Oskar Kokoschka was born in the small Austrian town of Pöchlarn, on the banks of the Danube, in 1886, and trained as an artist in the early 1900s in turn-of-the-century Vienna in the legendary period that witnessed an unprecedented flourishing of the arts during the final years of the agonizing Austro-Hungarian empire.

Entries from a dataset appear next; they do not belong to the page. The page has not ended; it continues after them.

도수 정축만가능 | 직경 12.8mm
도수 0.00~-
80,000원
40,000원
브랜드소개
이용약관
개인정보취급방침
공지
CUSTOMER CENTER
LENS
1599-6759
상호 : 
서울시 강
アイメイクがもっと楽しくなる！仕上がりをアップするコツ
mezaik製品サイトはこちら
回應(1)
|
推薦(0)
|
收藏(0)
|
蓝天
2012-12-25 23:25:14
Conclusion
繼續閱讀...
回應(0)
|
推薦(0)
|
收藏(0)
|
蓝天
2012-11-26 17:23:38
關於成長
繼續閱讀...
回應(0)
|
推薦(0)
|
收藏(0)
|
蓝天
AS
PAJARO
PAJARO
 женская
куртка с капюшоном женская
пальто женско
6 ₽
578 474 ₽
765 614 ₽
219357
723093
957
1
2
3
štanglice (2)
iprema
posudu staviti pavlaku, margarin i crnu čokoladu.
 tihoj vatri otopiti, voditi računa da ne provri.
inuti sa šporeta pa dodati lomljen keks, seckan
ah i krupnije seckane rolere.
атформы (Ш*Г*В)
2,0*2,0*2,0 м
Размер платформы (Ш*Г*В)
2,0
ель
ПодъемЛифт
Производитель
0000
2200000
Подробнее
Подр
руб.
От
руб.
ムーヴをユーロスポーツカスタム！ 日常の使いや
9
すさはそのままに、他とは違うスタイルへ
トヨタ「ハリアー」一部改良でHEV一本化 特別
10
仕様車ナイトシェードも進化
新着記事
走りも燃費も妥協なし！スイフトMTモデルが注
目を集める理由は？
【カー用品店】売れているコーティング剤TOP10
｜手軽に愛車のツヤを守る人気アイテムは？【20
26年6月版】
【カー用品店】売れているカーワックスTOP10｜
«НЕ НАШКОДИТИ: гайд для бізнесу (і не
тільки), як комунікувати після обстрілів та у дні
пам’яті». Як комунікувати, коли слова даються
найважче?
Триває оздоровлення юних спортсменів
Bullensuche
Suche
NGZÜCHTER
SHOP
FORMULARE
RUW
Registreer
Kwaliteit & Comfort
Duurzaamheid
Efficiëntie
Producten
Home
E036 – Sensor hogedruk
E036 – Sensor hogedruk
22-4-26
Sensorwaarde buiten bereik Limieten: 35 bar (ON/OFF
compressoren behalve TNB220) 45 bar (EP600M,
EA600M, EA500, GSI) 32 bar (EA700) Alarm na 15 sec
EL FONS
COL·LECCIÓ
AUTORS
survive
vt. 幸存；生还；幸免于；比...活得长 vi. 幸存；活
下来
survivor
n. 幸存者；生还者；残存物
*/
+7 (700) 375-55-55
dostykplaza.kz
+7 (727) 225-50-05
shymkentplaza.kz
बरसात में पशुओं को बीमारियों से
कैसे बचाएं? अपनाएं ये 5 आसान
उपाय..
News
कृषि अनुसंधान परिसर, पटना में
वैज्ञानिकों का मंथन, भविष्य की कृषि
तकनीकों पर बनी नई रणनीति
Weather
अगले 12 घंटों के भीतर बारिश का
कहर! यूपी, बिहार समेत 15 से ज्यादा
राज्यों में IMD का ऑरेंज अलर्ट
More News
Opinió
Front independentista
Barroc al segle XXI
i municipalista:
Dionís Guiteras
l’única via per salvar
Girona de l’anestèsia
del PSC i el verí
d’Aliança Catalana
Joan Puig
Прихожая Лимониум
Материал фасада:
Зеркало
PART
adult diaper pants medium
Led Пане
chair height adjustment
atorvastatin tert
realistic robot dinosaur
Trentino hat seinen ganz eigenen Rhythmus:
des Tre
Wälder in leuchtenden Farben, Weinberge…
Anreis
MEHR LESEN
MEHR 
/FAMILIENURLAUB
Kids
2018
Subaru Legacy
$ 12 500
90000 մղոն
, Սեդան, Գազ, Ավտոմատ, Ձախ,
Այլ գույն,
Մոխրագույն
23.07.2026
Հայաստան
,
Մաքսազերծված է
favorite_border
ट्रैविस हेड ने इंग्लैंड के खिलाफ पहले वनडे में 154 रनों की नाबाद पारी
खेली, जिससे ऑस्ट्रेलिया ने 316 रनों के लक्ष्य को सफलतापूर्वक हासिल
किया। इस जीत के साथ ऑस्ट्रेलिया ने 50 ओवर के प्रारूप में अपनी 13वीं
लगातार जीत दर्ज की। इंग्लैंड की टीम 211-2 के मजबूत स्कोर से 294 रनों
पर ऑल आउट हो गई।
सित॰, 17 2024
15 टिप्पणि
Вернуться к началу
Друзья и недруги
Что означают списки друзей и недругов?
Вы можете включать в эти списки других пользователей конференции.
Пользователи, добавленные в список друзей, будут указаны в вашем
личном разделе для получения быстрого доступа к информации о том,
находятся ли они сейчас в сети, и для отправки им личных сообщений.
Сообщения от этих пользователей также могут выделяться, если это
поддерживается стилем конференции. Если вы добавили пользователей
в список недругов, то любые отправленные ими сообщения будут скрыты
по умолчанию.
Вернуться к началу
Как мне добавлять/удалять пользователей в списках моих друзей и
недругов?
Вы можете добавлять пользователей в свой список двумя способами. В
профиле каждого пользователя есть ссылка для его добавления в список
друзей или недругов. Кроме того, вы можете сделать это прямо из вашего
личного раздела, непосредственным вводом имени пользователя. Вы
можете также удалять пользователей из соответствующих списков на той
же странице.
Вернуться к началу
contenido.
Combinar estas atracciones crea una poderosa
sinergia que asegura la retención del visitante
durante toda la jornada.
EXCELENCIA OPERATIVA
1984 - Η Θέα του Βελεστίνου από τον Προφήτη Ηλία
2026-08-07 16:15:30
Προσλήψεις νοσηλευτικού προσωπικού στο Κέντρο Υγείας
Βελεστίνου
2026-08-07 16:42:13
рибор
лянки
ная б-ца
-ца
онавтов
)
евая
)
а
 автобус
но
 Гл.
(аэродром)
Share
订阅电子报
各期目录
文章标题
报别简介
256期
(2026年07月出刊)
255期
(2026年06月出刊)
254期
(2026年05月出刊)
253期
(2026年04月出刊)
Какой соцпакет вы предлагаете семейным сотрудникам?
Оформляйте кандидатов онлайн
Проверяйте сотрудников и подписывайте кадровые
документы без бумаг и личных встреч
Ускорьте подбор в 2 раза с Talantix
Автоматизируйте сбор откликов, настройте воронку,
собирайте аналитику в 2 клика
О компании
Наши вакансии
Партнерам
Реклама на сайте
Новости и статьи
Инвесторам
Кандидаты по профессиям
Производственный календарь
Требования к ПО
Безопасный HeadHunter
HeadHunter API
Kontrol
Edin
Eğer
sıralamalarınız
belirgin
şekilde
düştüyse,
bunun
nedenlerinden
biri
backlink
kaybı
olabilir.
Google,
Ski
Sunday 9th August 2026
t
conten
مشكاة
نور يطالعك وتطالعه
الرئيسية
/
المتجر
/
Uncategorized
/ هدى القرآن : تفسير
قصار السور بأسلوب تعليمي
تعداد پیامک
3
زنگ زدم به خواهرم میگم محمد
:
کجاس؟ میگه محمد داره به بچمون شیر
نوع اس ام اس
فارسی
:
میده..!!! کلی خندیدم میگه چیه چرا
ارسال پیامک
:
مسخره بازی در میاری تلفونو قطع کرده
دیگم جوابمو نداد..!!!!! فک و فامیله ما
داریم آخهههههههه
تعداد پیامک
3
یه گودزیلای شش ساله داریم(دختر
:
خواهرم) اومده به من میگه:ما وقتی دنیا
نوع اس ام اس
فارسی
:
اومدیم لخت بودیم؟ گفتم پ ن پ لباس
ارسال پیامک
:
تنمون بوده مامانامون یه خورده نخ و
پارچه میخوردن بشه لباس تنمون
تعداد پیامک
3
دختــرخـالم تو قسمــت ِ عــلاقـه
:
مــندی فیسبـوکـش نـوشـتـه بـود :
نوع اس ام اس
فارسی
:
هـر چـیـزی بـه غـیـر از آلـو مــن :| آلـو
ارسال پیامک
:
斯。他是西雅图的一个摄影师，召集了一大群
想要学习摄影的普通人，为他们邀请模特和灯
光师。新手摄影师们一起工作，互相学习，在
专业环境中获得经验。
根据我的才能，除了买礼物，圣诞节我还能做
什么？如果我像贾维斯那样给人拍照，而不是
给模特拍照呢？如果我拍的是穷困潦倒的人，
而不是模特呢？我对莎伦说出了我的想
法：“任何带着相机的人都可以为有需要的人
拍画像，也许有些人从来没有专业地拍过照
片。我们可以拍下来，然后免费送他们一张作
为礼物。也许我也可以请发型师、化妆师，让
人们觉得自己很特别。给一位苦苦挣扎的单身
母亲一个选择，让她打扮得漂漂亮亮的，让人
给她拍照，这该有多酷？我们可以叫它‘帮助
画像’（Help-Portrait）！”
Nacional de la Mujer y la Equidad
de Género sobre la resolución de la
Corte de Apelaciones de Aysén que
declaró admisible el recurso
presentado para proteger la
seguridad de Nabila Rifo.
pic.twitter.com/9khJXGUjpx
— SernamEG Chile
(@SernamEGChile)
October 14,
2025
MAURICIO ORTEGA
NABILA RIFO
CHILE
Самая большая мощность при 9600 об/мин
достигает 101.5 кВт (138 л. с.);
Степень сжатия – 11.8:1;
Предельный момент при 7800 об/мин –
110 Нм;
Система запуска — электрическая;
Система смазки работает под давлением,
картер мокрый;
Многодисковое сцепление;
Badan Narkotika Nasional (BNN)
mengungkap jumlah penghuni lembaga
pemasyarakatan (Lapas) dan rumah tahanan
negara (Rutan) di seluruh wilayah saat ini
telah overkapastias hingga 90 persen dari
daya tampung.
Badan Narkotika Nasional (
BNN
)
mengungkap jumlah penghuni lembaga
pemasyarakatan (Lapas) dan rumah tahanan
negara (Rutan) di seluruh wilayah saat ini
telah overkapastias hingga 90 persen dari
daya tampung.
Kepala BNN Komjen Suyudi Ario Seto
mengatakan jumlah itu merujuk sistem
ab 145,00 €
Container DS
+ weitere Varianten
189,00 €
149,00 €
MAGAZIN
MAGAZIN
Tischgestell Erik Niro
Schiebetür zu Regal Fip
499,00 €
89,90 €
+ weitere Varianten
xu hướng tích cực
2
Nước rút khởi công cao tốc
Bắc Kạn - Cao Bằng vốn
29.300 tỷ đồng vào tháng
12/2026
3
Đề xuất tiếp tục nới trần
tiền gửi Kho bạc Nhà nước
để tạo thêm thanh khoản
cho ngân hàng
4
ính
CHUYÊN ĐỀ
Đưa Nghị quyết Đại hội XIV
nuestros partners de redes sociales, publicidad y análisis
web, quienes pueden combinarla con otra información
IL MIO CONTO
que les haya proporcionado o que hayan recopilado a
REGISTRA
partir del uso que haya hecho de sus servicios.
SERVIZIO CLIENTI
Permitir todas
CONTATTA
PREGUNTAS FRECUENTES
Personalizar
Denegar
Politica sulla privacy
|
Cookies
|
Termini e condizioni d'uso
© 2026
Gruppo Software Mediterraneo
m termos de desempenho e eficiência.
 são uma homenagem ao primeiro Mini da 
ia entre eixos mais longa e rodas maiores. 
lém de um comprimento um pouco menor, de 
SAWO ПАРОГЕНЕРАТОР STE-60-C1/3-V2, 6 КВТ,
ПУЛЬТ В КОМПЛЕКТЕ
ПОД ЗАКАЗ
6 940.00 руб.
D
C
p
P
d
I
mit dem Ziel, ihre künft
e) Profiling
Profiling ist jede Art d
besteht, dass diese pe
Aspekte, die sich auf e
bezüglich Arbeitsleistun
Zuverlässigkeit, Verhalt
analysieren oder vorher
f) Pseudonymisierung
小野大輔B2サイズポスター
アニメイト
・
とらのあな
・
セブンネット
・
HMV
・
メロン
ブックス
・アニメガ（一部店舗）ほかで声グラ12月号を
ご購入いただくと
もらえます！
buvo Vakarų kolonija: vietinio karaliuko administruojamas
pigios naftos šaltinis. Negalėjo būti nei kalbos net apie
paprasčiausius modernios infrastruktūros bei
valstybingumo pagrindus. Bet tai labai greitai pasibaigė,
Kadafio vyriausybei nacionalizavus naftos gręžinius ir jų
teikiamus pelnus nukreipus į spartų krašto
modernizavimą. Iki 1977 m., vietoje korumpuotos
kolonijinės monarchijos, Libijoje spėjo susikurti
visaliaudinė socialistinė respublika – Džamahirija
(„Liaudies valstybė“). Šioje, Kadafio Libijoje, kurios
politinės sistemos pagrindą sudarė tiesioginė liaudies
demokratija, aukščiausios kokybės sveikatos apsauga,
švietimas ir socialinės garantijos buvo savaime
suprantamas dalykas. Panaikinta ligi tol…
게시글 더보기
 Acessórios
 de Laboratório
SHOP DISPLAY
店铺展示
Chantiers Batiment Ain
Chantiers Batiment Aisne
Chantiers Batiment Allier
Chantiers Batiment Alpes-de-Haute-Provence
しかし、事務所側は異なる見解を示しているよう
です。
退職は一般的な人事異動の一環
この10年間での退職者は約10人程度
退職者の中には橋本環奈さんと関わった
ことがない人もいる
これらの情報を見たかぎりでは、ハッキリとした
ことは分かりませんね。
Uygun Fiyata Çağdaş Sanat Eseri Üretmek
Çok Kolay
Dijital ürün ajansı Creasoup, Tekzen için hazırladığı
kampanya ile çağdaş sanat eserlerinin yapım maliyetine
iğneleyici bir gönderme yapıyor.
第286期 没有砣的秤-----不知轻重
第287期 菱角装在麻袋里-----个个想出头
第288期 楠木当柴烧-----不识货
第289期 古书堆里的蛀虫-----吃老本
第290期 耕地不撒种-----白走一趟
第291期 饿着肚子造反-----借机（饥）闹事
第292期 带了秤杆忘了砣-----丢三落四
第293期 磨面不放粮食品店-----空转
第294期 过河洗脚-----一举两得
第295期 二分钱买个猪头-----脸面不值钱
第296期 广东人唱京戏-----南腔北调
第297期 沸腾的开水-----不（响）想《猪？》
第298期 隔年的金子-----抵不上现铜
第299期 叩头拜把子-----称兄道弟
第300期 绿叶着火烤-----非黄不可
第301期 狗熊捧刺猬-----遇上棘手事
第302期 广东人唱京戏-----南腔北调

In 1904 Kokoschka enrolled at the Kunstgewerbeschule, an institution linked to the Jugendstil, where he stood out for his independent, rebellious spirit. In 1908 he began to collaborate with the Wiener Werkstätte, whose publishing company brought out his first illustrated book, Die träumenden Knaben (The Dreaming Boys), which featured texts and free verse and colour lithographs. During his youth he combined his activity as an artist, painting chiefly portraits of the Viennese intelligentsia, with that of a writer. His pictures and his two plays, Sphinx und Strohmann (Sphinx and Strawman) and Mörder, Hoffnung der Frauen (Murderer Hope of Women) — now considered to be the seminal works of German Expressionist theatre — caused a huge scandal at the Internationale Kunstschau of 1909.

In 1910 Kokoscha lived for a time in Berlin, where he contributed to Herwarth Walden’s review Der Sturm and had a tortuous love affair with Alma Mahler, which deeply marked him. During the First World War he suffered a serious injury from which he did not recover until years later. He lectured at the Dresden Kunstakademie from 1919 to 1922 and later travelled around Europe, Africa and the Orient. Around this time he began to be appreciated as an artist and his paintings started to be exhibited in prestigious museums. When the Nazis came to power his work was confiscated and declared “degenerate, ” as a result of which he went to live in Prague, where he met Olga Pavlovska, who later became his wife. The Nazi advance led him to flee to England in 1938 and he became a British citizen in 1947.

Kokoschka returned to Austria in 1953 and started up his Schule des Sehens (School of Seeing) in Salzburg, while his work recovered its lost prestige. That year he settled permanently in Villeneuve, by Lake Geneva, where he spent the rest of his life.